Copy out, word for word, the part of the passage on scalp EEG below that opens with the words containing "Scalp electroencephalography (EEG)" and closes with "Event-related potentials (ERPs)".

-- Passage to read follows --

Scalp electroencephalography (EEG) can be used to record ongoing oscillatory brain activity, stimulus-evoked brain potentials (event-related brain potentials, ERP). The recorded signals correspond to variations in scalp potentials, hypothesized to predominantly result from sudden and synchronized changes in postsynaptic activity, occurring in the apical dendrites of pyramidal neurons. Another approach is EEG "frequency tagging", in which a sensory stimulus is periodically repeated at a constant frequency, thereby eliciting a periodic change in the EEG signal which can be identified in the frequency domain.


Event-related potentials (ERPs)

To extract evoked potentials from the ongoing, non event-related, electrical brain activity, the event is usually repeated such as to allow the averaging of successive peristimulus EEG recordings. The principle underlying time-domain averaging techniques is that averaging successive EEG epochs should cancel out the contribution of signals which are not ‘time-locked’ or ‘stationary’ to the onset of the event while it should preserve evoked activity which is assumed to occur with a constant time-delay. The fraction of the signal which is cancelled-out by the averaging procedure is often referred to as ‘additive noise’.

-- Passage to read concluded --
-- Dataset excerpts follows --

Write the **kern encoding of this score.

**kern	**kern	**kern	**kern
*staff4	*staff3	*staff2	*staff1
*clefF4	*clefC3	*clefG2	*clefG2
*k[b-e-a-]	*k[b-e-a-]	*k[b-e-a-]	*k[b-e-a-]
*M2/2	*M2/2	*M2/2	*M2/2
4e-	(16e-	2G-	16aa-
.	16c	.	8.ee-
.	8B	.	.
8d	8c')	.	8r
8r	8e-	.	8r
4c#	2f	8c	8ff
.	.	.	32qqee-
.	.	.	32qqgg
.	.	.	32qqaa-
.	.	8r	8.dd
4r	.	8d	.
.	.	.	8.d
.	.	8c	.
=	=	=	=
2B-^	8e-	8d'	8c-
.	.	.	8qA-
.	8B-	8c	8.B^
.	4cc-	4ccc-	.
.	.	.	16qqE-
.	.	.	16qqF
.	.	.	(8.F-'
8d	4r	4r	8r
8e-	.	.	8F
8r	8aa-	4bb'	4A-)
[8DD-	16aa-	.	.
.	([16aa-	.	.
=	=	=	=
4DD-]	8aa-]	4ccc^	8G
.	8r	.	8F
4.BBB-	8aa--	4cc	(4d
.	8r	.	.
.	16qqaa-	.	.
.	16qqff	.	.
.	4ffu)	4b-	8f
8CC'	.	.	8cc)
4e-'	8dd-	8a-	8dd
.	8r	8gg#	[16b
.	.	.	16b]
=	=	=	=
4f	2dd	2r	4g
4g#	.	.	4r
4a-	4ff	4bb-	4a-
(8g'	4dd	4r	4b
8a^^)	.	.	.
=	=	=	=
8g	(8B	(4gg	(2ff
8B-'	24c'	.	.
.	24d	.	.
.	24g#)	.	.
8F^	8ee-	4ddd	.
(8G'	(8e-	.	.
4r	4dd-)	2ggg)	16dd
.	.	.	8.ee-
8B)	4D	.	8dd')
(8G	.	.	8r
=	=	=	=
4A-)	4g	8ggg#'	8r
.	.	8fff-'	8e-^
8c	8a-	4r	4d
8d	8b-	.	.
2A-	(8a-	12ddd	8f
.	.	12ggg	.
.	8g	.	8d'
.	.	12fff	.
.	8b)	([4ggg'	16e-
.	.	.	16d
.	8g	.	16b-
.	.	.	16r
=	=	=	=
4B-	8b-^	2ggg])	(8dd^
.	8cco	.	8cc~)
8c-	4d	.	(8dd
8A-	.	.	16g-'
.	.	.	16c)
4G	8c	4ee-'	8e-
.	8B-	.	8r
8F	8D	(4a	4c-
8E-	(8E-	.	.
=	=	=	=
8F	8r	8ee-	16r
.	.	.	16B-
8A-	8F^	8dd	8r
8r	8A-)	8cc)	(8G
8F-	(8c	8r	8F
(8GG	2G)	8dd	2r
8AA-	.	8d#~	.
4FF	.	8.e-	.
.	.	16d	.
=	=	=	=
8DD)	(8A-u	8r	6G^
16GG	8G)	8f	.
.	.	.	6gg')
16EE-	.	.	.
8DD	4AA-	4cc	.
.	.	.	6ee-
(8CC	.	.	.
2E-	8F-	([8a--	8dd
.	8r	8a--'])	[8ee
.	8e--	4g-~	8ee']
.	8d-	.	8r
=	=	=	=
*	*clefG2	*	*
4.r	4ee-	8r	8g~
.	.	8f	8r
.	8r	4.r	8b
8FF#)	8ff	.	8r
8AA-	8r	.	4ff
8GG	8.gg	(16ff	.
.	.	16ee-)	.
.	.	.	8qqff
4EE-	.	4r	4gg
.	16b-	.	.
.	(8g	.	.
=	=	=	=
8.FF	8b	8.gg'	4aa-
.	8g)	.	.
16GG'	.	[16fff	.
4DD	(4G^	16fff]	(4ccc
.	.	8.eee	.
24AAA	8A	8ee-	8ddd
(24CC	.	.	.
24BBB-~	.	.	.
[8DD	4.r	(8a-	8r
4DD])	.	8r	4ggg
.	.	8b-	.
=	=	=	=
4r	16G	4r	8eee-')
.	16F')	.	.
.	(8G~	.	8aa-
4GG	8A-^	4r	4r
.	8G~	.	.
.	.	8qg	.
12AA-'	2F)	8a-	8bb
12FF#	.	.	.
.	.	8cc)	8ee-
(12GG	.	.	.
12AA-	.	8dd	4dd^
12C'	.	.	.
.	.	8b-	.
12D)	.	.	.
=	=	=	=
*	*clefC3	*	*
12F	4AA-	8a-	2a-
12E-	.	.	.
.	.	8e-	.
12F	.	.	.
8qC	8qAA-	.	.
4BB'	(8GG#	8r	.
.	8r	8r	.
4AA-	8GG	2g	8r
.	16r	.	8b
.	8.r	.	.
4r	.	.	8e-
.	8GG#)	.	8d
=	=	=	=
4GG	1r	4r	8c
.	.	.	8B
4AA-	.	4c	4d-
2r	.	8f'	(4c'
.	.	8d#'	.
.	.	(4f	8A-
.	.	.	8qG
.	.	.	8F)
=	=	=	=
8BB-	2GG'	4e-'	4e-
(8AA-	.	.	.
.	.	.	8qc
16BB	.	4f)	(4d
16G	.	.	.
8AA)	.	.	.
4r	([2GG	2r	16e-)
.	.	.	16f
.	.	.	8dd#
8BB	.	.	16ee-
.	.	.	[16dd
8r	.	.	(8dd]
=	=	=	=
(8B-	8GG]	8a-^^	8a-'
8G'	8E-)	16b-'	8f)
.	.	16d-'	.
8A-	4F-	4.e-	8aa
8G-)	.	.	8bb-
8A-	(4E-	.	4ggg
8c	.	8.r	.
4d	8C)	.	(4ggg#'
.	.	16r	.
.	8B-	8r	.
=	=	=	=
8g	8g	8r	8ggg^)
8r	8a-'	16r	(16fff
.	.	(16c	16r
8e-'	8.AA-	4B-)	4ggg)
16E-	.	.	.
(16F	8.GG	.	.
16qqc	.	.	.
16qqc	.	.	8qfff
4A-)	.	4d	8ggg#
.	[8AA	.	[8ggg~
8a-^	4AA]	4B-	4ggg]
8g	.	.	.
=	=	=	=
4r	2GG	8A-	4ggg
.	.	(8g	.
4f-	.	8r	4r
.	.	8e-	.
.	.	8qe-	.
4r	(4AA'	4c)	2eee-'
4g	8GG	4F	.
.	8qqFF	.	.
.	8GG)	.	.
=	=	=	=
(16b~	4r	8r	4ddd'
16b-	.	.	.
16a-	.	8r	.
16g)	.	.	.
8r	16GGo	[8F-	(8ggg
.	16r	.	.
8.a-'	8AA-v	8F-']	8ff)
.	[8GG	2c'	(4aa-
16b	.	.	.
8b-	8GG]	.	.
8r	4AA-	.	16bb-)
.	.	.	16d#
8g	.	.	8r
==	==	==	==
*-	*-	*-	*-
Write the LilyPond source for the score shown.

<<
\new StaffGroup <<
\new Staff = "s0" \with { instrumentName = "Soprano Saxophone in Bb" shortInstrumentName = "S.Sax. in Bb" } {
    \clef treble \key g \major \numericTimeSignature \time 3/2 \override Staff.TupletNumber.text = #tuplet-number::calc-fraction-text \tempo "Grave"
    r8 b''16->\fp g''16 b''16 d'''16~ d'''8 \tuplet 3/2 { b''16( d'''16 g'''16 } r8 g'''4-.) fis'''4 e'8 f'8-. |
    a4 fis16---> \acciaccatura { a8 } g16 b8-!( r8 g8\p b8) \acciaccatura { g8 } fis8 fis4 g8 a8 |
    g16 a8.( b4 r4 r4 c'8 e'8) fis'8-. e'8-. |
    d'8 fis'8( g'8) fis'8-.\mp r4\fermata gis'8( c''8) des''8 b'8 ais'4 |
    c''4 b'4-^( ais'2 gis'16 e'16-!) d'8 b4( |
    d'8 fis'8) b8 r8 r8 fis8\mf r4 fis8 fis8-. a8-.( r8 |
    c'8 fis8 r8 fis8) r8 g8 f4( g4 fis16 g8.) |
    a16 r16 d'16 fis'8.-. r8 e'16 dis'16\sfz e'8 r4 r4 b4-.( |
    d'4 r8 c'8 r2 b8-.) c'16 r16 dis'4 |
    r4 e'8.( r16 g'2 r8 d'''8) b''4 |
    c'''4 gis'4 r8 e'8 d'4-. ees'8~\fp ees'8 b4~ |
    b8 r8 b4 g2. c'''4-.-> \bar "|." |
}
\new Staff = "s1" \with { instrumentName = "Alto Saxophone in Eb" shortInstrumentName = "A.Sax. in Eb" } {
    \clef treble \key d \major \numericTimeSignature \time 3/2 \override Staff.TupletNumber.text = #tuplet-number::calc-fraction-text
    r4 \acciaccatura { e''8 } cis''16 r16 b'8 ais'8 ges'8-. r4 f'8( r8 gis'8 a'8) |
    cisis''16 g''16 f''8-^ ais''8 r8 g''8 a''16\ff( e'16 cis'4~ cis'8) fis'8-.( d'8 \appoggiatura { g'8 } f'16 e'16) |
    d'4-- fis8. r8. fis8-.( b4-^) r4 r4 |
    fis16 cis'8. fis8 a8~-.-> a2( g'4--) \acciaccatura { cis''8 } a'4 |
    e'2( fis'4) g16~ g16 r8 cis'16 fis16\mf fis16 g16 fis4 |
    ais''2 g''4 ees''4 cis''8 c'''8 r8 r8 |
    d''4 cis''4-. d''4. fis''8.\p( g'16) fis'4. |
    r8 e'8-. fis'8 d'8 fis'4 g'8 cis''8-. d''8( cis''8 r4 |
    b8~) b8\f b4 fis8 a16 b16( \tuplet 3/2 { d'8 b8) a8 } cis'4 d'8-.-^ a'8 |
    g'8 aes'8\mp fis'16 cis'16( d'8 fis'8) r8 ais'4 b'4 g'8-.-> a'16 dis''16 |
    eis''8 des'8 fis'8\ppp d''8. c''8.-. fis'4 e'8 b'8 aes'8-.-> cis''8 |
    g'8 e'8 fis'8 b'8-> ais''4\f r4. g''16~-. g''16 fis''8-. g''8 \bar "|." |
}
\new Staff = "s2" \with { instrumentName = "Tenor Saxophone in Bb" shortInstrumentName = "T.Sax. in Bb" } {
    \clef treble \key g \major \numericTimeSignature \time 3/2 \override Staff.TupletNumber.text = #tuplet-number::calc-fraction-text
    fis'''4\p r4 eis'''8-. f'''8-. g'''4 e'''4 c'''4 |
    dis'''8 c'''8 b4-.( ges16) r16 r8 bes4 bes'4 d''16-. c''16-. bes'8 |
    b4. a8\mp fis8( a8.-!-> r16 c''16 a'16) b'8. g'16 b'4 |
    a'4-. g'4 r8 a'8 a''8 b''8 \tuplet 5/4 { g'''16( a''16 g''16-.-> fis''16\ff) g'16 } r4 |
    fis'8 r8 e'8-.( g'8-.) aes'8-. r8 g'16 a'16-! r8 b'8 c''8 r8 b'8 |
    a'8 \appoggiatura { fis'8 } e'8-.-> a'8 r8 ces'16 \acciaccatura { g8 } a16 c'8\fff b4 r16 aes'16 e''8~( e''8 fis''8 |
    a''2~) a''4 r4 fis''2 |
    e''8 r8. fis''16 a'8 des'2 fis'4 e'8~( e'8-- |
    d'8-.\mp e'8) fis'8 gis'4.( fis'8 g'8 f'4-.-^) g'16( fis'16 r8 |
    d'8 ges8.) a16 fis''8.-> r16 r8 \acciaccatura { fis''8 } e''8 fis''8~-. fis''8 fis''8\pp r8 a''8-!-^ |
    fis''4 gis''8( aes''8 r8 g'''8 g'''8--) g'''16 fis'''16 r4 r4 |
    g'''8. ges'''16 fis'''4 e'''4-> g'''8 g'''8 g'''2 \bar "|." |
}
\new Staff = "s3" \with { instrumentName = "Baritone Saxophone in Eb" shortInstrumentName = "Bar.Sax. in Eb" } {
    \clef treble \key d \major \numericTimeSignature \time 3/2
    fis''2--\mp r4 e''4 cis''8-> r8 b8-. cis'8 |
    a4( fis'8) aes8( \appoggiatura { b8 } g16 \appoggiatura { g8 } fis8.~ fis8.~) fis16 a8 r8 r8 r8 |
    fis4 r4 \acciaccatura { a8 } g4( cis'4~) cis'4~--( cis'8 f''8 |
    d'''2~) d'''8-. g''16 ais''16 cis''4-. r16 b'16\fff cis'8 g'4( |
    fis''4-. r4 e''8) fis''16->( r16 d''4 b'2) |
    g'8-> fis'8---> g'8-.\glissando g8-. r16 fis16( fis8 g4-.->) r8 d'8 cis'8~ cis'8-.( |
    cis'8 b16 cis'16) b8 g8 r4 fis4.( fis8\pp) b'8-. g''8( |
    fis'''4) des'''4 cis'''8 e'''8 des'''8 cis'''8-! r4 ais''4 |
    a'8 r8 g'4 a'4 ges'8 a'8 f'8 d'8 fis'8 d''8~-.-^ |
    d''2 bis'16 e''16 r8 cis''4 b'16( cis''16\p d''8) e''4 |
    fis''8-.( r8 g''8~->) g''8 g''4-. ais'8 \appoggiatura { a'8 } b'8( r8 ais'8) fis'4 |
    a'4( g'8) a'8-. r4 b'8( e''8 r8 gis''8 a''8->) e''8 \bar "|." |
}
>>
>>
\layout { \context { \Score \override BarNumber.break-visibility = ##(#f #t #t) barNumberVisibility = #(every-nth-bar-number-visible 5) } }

-- Dataset excerpts concluded --

Solution:
Scalp electroencephalography (EEG) can be used to record ongoing oscillatory brain activity, stimulus-evoked brain potentials (event-related brain potentials, ERP). The recorded signals correspond to variations in scalp potentials, hypothesized to predominantly result from sudden and synchronized changes in postsynaptic activity, occurring in the apical dendrites of pyramidal neurons. Another approach is EEG "frequency tagging", in which a sensory stimulus is periodically repeated at a constant frequency, thereby eliciting a periodic change in the EEG signal which can be identified in the frequency domain.


Event-related potentials (ERPs)